# What do you think is copying? Topic of art theft



## Aheria (Oct 21, 2009)

If someone closely follows someones style in order to get something right and the way they want it, but does not trace in any way, do you feel this is theft?

I have always simply used photo refs to draw things, but in attempt to form my own style and draw things a little better, I have begun eyeballing and mimicking peoples' art, changing it as much as I can to make it my own. Do you feel this is theft?

I"m just afraid to do anything that involves references photos or not due to cries of theft, I'm gunshy. But one can't improve by drawing what they think, you know?


----------



## FluffMouse (Oct 21, 2009)

Leonardo DaVinci traced. It is not possible to be 100% original. As long as it's to improve yourself artistically, then it's fine in my book. The only way I see it's wrong is if someone took finished artwork, and put their name on it. Or copied something EXACTLY.. or if they only add a single element to it, but still put their name on it and claim it as their own.

If 50% or more of the piece is not yours, then AT LEAST give SOME credit.. but that's my opinion.


----------



## Aheria (Oct 21, 2009)

SugarMental said:


> Leonardo DaVinci traced. It is not possible to be 100% original. As long as it's to improve yourself artistically, then it's fine in my book. The only way I see it's wrong is if someone took finished artwork, and put their name on it. Or copied something EXACTLY.. or if they only add a single element to it, but still put their name on it and claim it as their own.
> 
> If 50% or more of the piece is not yours, then AT LEAST give SOME credit.. but that's my opinion.



This is my opinion also. You can't copywrite an ear or things like that, and in this case I certaintly haven't done any tracing.

I just worry so much!


----------



## Duality Jack (Oct 21, 2009)

"art theft" in a  pure form is rarely enforced let along sketches based on photos.


----------



## Kaamos (Oct 21, 2009)

I don't think it's really stealing if you mimic their "art style".

Now if you outright trace something and only make a few changes, then yeah, that's pretty much theft.


----------



## Arshes Nei (Oct 22, 2009)

Whether someone mimics a style can be laziness, wanting to be "famous", or a homage to the person in question.

Using photo refs you have to remember the ref you're using is also copyrighted. It's best to check if it's ok. Some cases like books give artists ref to use. Depending on the conditions of stock art, this is also the same. The fact it is "Stock art" still does not give one a license to copy the work where it is recognizable as a copy to the average person. There is no "percentages" it's just if you and your friends recognize it as a work of someone else's is what is usually based upon the courts. 

Having similar poses is another story altogether. 

Most artists in and out of the industry use photo ref. It is *how* they use it that matters. Some are smart and pay photographers or take their own photo ref (and save a lot of money).

Stored entries:

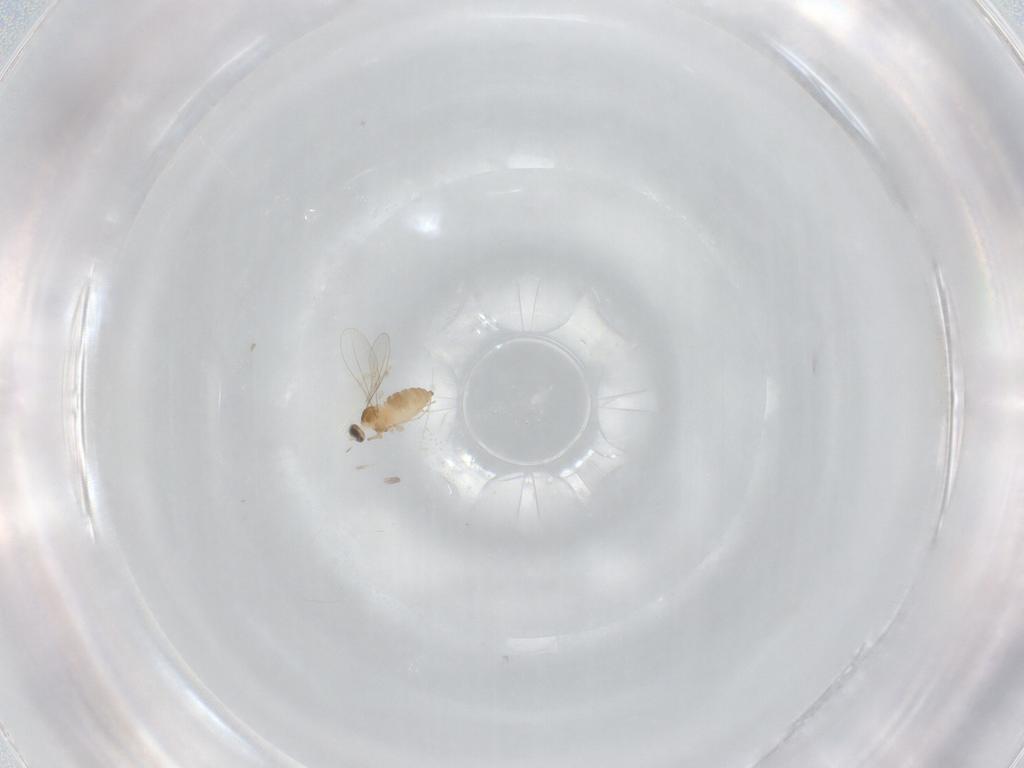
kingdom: Animalia
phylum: Arthropoda
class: Insecta
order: Diptera
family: Cecidomyiidae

WHAT TO WORK ON
a – In the art theft thread, what does Arshes Nei say some smart artists do to get photo reference?
b – In the art theft thread, switch "copyrighted" to "protected" and give the passage from "## Arshes Nei" up to and including "lot of money).".

OUTPUTS BY TASK
a – They pay photographers or take their own photo ref.

b –
## Arshes Nei (Oct 22, 2009)

Whether someone mimics a style can be laziness, wanting to be "famous", or a homage to the person in question.

Using photo refs you have to remember the ref you're using is also protected. It's best to check if it's ok. Some cases like books give artists ref to use. Depending on the conditions of stock art, this is also the same. The fact it is "Stock art" still does not give one a license to copy the work where it is recognizable as a copy to the average person. There is no "percentages" it's just if you and your friends recognize it as a work of someone else's is what is usually based upon the courts. 

Having similar poses is another story altogether. 

Most artists in and out of the industry use photo ref. It is *how* they use it that matters. Some are smart and pay photographers or take their own photo ref (and save a lot of money).